Unless you talk to your employees how will you know what their skills are? It can be easy to overestimate or underestimate their competencies and knowledge. Do you know their career aspirations? How do they match with your own goals for the business? How can you bring these ambitions into mutual alignment?
Employees can suffer poor commitment if they feel ignored or undervalued. You’ll motivate and retain staff by showing them you are interested in their progression. You might be happy with them doing the job they’re doing, but are they? Talk about ways to address their goals. What specifically do they want to do? Make sure they have a detailed plan rather than vague hopes. Are their aims achievable within your organisation?
Employees are often the best people to evaluate their own skills level. Let them identify their weaknesses and strengths in a non-judgemental environment. This should be an open dialogue. You don’t want them to feel as if they have to justify themselves. It’s about positive support. Do they have the solution for their own skills objectives?
When you’ve figured out where the gaps are you’ll need to decide how to fill them, through new hires, training or additional support for your employees. When it comes to individuals, can you train them up within your business or will you need outside help?
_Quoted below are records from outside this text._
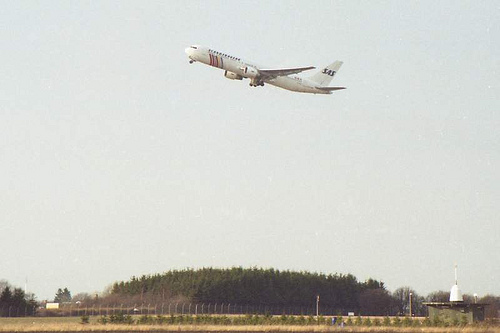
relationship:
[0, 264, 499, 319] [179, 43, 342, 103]
trees under airplane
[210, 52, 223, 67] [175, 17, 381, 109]
stripes on airplane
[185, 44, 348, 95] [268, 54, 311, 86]
airplane has wing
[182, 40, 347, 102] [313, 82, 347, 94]
airplane has wing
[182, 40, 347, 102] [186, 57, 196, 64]
airplane has wheel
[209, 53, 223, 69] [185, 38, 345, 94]
stripe on airplane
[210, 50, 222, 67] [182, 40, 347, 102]
stripe on airplane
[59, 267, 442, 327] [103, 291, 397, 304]
fence around airport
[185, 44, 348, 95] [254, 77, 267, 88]
airplane has landing gear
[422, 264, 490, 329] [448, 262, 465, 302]
building has white top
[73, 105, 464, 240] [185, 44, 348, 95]
gray sky with airplane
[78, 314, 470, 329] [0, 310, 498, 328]
bushes on runway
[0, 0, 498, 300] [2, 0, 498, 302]
clouds in sky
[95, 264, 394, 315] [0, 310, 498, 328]
trees beside runway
What’s involved: mentoring, work shadowing, a new qualification or just additional responsibility to stretch their capabilities? Remember to factor in any periods of absence. Create a timeframe so they can see and mark their own progress.
If their skills development matches up with your own business needs then any time or money invested in your employee should see rewards for them and you. How can you get the most out of their acquired new knowledge or effectiveness? Can they share these new abilities and competencies with other staff, furthering their own sense of accomplishment and passing down the positive outcomes to more of your workforce?
Download the SCQF employer's guide for step-by-step guidance on recruitment, training, recognising your organisation's skills needs and choosing development opportunities for your workforce.
The SCQF can also help you gain recognition for your own in-house training programmes, raising the profile of your organisation and attracting skilled employees.
Once you are comfortable with the basics, download the employer levelling tool to help you develop effective job specifications.
Along with support materials, this guide shows you how to assess what education level, skills and knowledge are needed for a job role. As well as making the recruitment process simpler, this will help you decide on training and development activities for specific roles.
The UK Commission for Employment and Skills’ (UKCES) Employer Skills Survey is a helpful resource looking at issues from vacancies, skills shortages and skills gaps to training and staff development.
The survey was last carried out in 2015. The results show that in that year, employers in Scotland were more likely to have provided training for their staff than employers elsewhere in the UK. The survey delves deep into training and skills trends, identifying skills gaps in the workforce and more.